Publications

Autobiographical Essays

Beate Caspari-Rosen, MD (1910 - 1995)


The Bird Feeder

My bird feeder is attached with suction cups to my bedroom window. The birds arrive early in the morning: sparrows, purple finches, though their feather are actually red, and red-winged blackbirds. When a blackbird comes, the other birds take flight and wait patiently, until the big bird leaves. Some birds are messy eaters. They pick the best seeds and throw the unwanted away. These seeds fall to the ground below and attract pigeons. I have nothing against pigeons. As a matter of fact, I like to observe their mating game, the male strutting around the female, who behaves, as if she does not notice his behavior.
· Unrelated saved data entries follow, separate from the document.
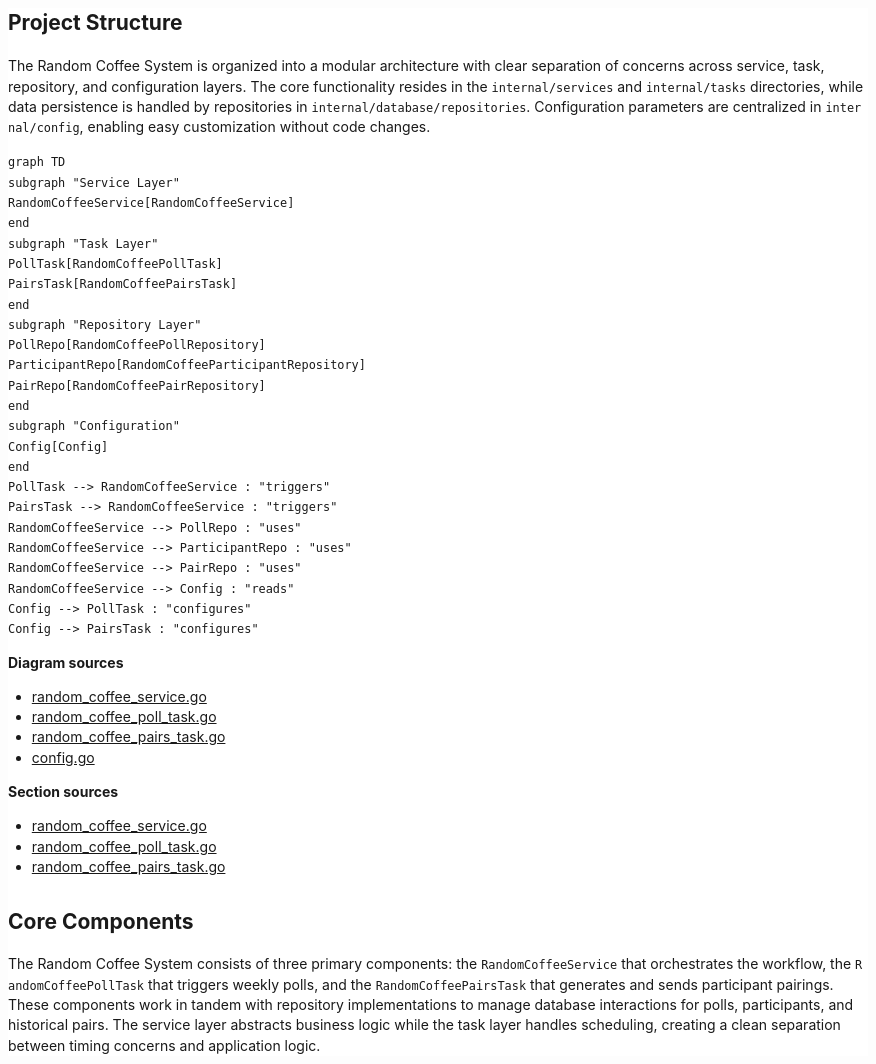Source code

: ## Project Structure
The Random Coffee System is organized into a modular architecture with clear separation of concerns across service, task, repository, and configuration layers. The core functionality resides in the `internal/services` and `internal/tasks` directories, while data persistence is handled by repositories in `internal/database/repositories`. Configuration parameters are centralized in `internal/config`, enabling easy customization without code changes.

```mermaid
graph TD
subgraph "Service Layer"
RandomCoffeeService[RandomCoffeeService]
end
subgraph "Task Layer"
PollTask[RandomCoffeePollTask]
PairsTask[RandomCoffeePairsTask]
end
subgraph "Repository Layer"
PollRepo[RandomCoffeePollRepository]
ParticipantRepo[RandomCoffeeParticipantRepository]
PairRepo[RandomCoffeePairRepository]
end
subgraph "Configuration"
Config[Config]
end
PollTask --> RandomCoffeeService : "triggers"
PairsTask --> RandomCoffeeService : "triggers"
RandomCoffeeService --> PollRepo : "uses"
RandomCoffeeService --> ParticipantRepo : "uses"
RandomCoffeeService --> PairRepo : "uses"
RandomCoffeeService --> Config : "reads"
Config --> PollTask : "configures"
Config --> PairsTask : "configures"
```

**Diagram sources**
- [random_coffee_service.go](file://internal/services/random_coffee_service.go#L1-L50)
- [random_coffee_poll_task.go](file://internal/tasks/random_coffee_poll_task.go#L1-L15)
- [random_coffee_pairs_task.go](file://internal/tasks/random_coffee_pairs_task.go#L1-L15)
- [config.go](file://internal/config/config.go#L1-L10)

**Section sources**
- [random_coffee_service.go](file://internal/services/random_coffee_service.go#L1-L50)
- [random_coffee_poll_task.go](file://internal/tasks/random_coffee_poll_task.go#L1-L15)
- [random_coffee_pairs_task.go](file://internal/tasks/random_coffee_pairs_task.go#L1-L15)

## Core Components
The Random Coffee System consists of three primary components: the `RandomCoffeeService` that orchestrates the workflow, the `RandomCoffeePollTask` that triggers weekly polls, and the `RandomCoffeePairsTask` that generates and sends participant pairings. These components work in tandem with repository implementations to manage database interactions for polls, participants, and historical pairs. The service layer abstracts business logic while the task layer handles scheduling, creating a clean separation between timing concerns and application logic.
However, the garden committee is frowning on their presence. Pigeons bring dirt and damage the lawn. So during the summer I take the feeder off. I must confess that I like to feed birds in order to observe their behavior, not because I worry that they would starve without my help. I am told that birds should not be spoiled. They should find their own nourishment during the summer. There is certainly enough food around. I do not believe in this strict ethic. I like to watch, for example, a pair of finches feeding on my largesse. The male, with its beautifully red-feathered head, sits at the side, while the female gorges herself. If a strange bird comes near his spouse, the male attacks it to drive it away. I like to watch a mother sparrow with her young ones, which though they can already fly, do not feed themselves. The mother will pick up seeds and stuff them in the chicks’ open beaks. However, I also observed, that after a certain time she refuses to feed them, and does not pay attention to their complaining peeps as she eats her own meal This forces the young ones to learn to feed themselves. Sparrows, on the whole, are vicious fighters and messy eaters, while the finches will pick daintily at their food. Too bad, I am robbed of my morning enjoyments, but when late fall arrives I shall have the pleasure of their company again.